Now Murray might get the chance for revenge against Australian Open conqueror Novak Djokovic, who was due to face off against Argentina’s Juan Monaco later for a place in the final.
Nadal is hoping for a quick recovery to avoid missing any of the upcoming clay-court season.
The Spaniard said his knee had been getting worse and extensive treatment on Thursday failed to help. He said he will see a doctor soon and is optimistic he will be out only briefly.
“It looks like it’s nothing really different than happened a few times in the past,” he said. “Hopefully with a few days off and with the right treatment, I will be in the right conditions to start to practice on the clay. I know what to do to get better quick, and that’s what we’re going to try.”

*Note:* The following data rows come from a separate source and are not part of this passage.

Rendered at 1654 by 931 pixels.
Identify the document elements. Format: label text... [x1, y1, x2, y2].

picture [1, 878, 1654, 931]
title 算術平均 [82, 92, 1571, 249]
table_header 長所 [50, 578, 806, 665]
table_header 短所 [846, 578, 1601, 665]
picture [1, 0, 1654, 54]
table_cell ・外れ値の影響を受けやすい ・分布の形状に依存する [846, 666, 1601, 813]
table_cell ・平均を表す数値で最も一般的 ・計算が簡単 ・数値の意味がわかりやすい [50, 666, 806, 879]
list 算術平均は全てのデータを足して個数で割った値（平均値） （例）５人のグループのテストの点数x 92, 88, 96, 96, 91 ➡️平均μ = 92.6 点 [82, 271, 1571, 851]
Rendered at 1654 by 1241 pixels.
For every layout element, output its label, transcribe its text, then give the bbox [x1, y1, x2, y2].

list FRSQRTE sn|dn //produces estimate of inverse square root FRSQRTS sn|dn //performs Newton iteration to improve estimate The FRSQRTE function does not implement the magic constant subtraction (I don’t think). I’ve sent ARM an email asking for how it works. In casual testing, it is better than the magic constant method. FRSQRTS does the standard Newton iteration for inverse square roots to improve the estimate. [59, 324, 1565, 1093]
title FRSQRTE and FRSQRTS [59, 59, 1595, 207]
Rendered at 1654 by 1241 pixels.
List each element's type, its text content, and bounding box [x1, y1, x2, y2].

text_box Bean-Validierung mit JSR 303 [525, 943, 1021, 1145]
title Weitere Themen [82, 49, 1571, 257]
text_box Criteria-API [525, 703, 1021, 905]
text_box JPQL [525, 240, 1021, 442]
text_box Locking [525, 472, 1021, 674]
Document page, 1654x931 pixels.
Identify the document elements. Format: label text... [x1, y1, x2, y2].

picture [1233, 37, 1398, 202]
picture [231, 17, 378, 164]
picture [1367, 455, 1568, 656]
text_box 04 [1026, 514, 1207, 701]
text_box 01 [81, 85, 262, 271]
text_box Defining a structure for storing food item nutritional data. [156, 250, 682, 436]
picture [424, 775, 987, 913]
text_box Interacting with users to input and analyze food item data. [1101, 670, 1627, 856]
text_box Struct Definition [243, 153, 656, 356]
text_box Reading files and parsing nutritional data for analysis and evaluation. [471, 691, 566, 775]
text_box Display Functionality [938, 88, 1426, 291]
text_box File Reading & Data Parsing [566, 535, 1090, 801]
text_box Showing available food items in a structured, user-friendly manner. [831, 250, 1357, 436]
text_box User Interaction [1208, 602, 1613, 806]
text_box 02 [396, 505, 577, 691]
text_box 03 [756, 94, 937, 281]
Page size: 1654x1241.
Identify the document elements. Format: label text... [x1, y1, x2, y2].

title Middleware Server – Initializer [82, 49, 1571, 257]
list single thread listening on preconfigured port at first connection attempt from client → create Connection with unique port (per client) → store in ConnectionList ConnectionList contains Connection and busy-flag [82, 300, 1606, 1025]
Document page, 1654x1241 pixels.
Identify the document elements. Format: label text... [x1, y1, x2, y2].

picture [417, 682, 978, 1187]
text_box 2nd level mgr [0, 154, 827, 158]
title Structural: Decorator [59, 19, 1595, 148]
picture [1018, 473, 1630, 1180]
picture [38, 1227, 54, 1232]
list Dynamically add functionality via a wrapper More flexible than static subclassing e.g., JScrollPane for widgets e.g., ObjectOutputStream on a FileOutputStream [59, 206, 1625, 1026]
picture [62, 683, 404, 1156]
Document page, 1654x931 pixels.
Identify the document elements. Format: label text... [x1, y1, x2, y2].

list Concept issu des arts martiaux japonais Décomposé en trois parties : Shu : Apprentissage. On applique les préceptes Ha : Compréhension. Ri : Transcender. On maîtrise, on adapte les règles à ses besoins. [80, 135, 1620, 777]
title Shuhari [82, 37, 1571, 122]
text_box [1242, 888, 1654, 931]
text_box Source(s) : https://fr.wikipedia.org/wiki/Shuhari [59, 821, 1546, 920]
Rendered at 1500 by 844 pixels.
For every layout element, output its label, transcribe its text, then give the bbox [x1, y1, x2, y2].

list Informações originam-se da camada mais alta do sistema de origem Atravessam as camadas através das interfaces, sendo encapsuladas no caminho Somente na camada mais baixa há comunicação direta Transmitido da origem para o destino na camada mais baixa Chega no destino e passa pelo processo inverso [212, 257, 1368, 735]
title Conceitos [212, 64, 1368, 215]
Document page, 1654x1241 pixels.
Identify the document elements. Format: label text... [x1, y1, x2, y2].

The six-time French Open champion still plans to begin his clay season on 16 April at the Monte Carlo Masters.
Nadal has dealt with knee problems for several years, and his left knee has bothered him since Indian Wells. He lost there to Roger Federer in the semi- finals two weeks ago.
Shortly before this year’s Australian Open in January, Nadal hurt his right knee while sitting in a chair and feared he might miss the tournament. Instead he reached the final, where he lost to Djokovic in a six-hour epic.
Nadal played no tournaments in February to rest his knees. Even then, he said, his left knee bothered him while training at home in Spain.
Knee problems prevented Nadal from playing at Wimbledon in 2009 –- the only major tournament he has missed since 2006. He retired with knee trouble from a quarter-final match against Murray at the Australian Open in 2010.
“I try my best in every moment, with pain or without pain,” he said. “But when I see the situation is done and I cannot, I cannot.”
The ten-time Grand Slam champion had hoped to claim his first Key Biscayne title. His withdrawal left the tournament without a singles match for the afternoon session.
Nadal said. “I’m very sorry for the tournament. I’m very sorry for everybody who was ready to watch the match on the television, for television, for everybody.
“I don’t have pleasure. I feel very sad to have to go out before a beautiful match for me – semifinals against Andy.”